# Gila Monster (Heela Monster)



## webspinner (May 1, 2004)

Hey anybody out there keep these or know anybody who does? :?


----------



## tarantulakeeper (May 1, 2004)

In Arizona they're restricted and you must have a special license.  My wife and I came across one this past March wandering through the grounds of the Boyce Thompson Arboritum east of Phoenix.   John


----------



## webspinner (May 2, 2004)

My other question is, how come it is easier to obtain Hot snakes than it is a Gila Monster? You or I hardly hear of people owning one, (Gila Monster).


----------



## Tony (May 2, 2004)

Well I guarentee I will own one someday somehow...When I get the $1500-$2000 for a nicely patterned Seward baby...
Someday,,
T


----------



## David_F (May 2, 2004)

webspinner said:
			
		

> My other question is, how come it is easier to obtain Hot snakes than it is a Gila Monster? You or I hardly hear of people owning one, (Gila Monster).
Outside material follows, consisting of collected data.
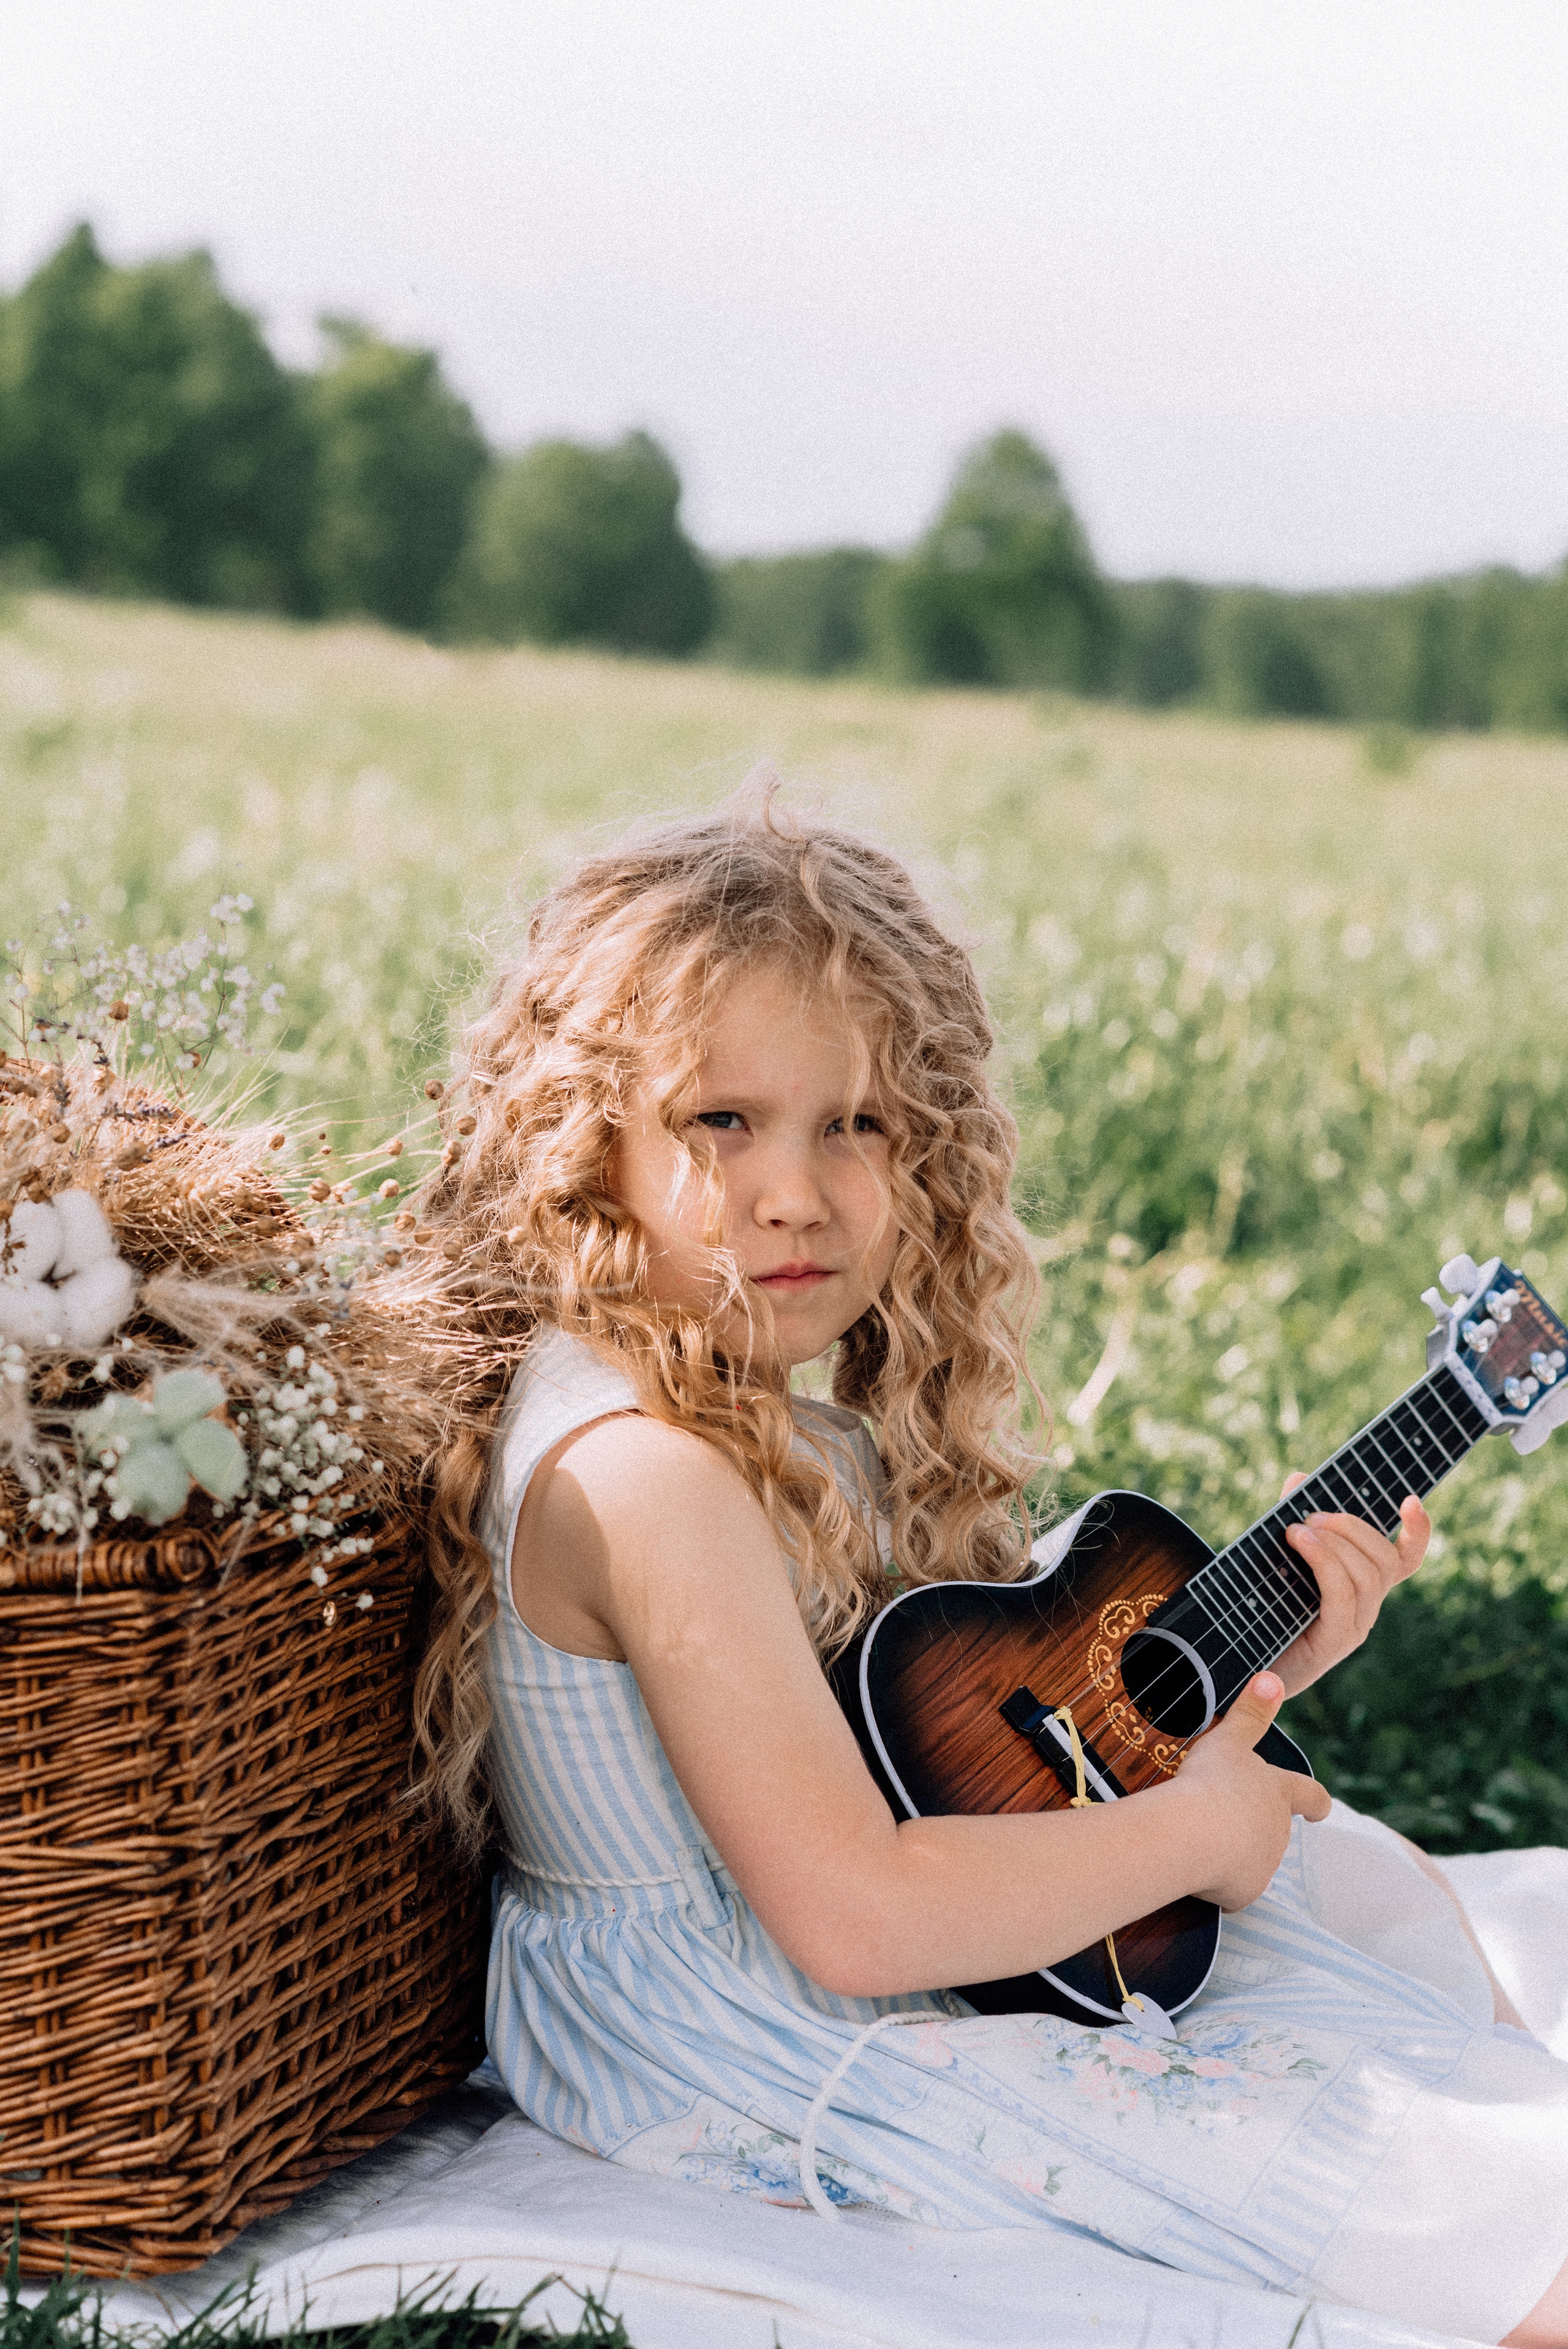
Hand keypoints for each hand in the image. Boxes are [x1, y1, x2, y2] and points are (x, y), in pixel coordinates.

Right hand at [1173, 1672, 1331, 1910]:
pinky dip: (1216, 1881)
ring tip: (1199, 1837)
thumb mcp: (1228, 1741)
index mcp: (1280, 1793)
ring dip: (1231, 1852)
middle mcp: (1279, 1830)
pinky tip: (1195, 1865)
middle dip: (1252, 1828)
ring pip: (1249, 1859)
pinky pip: (1230, 1888)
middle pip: (1272, 1830)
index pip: (1311, 1796)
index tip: (1321, 1810)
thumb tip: (1272, 1677)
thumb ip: (1252, 1713)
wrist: (1193, 1833)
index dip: (1316, 1801)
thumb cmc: (1210, 1782)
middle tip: (1221, 1818)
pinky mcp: (1246, 1892)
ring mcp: (1265, 1864)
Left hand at [1271, 1472, 1428, 1697]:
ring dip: (1333, 1542)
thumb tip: (1299, 1477)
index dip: (1418, 1531)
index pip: (1405, 1560)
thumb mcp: (1281, 1557)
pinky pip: (1341, 1595)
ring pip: (1367, 1575)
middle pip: (1386, 1560)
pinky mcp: (1334, 1641)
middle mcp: (1368, 1608)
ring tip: (1297, 1529)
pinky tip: (1298, 1541)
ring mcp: (1355, 1628)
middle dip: (1352, 1526)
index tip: (1410, 1499)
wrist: (1241, 1665)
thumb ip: (1294, 1518)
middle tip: (1312, 1514)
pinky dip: (1323, 1561)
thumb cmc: (1264, 1609)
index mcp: (1363, 1588)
I'm definitely not an expert but I would guess since these animals are protected in the areas where they are native (which I think is a pretty small area in the US) not many people are keeping/breeding them.  I have priced them and they are very expensive.  Makes me think a) not many people collect them due to expense and/or b) they are hard to breed.  Most hot NA snakes are pretty common (I know not all are) and there are captive breeding programs going so they are a bit easier to find.  Again, I don't really have any facts to back up what I'm saying, just going by what I've deduced from reading.  Please feel free to rip me a new one if I'm totally off base.


----------



## Immortal_sin (May 2, 2004)

I've always been fascinated by Gila monsters, so I looked them up on the web. You can buy them, but they are super expensive. Also, I think they are hard to breed, like Phaedrus mentioned. Another thing I remember reading is they are extremely difficult to sex as well...I think you have to have ultrasound equipment to do it properly. 
However, don't quote me on the above, I have a bad memory too!


----------